Se aceita a condição para o PP integrar o governo, por que não dar o ministério a quem melhor simbolizaria a nova fraternidade de petismo e malufismo? Ministro Paulo Maluf.

Lá e cá
É muito expressiva do "Brasil moderno", este país em que sua pequena Bolsa de Valores influi mais do que o Ministério da Fazenda, a tão difundida dificuldade de compreender ou aceitar que a represália brasileira, na recepção oficial a viajantes norte-americanos, é uma cobrança de respeito à nacionalidade dos cidadãos do Brasil que viajam aos Estados Unidos. Represália, sim, não há que temer a palavra, designadora de numerosos modos de ação historicamente consagrados e legitimados em leis das relações entre países.
A prevalência dos interesses financeiros e mercantis sobre tudo o mais sintetiza, neste entrevero, toda uma mentalidade com pouco ou nenhum espaço para abrigar, também, valores menos objetivos. Não os nega sempre, mas não os vive nunca.
As "razões de defesa" alegadas pelos Estados Unidos, para aplicar tratamento degradante em suas alfândegas, são mais do que incoerentes: são suspeitas mesmo, suspeitas de servirem a propósitos que não são preventivos de coisa alguma, quanto mais de terrorismo.
Um exemplo. Entre os 28 países cujos viajantes ficam isentados de fichações e revistas humilhantes, na chegada aos Estados Unidos, está a Alemanha. Mas os governos da Alemanha e dos Estados Unidos afirmam a existência de uma rede terrorista dividida por várias cidades alemãs, daí saindo vários dos envolvidos no ataque às torres de Nova York e ao Pentágono. Agora mesmo ocorre na Alemanha o julgamento de outro presumido integrante da Al Qaeda preso por lá.
A suspensão de todos os vôos da Air France para os Estados Unidos, no fim do ano, decorreu de exigência dos Estados Unidos, que disporia de informação segura sobre um passageiro apontado como terrorista. Os franceses investigaram tudo e todos. Nada. Há poucos dias, deram, enfim, o nome pedido pelos franceses: Hai. Como Silva ou Souza em grande parte da Ásia. No caso, era de uma criança. Foi erro? Mas seria tão simples verificar quem era esse Hai, ou, em vez de suspender o seu e tantos outros vôos, prendê-lo ao se apresentar para embarque.

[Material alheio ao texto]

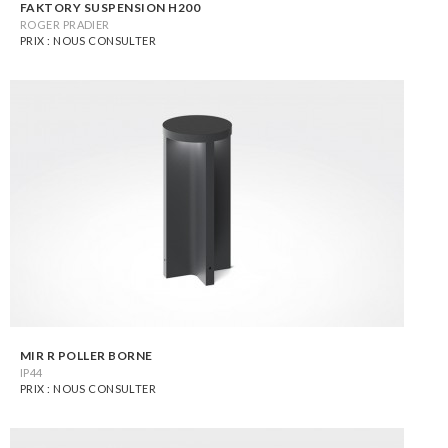
FAKTORY SUSPENSION H200
ROGER PRADIER
PRIX : NOUS CONSULTER
MIR R POLLER BORNE
IP44
PRIX : NOUS CONSULTER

Providências assim só teriam o inconveniente de não produzir o noticiário que ocupou tanto tempo e espaço de TVs e jornais, com centro sub-reptício no governo capaz de ir aos extremos na pretensa proteção dos seus cidadãos. Mesmo que, com frequência, a demonstração se faça à custa de pacíficos e decentes cidadãos que o acaso não fez nascerem sob o poder norte-americano.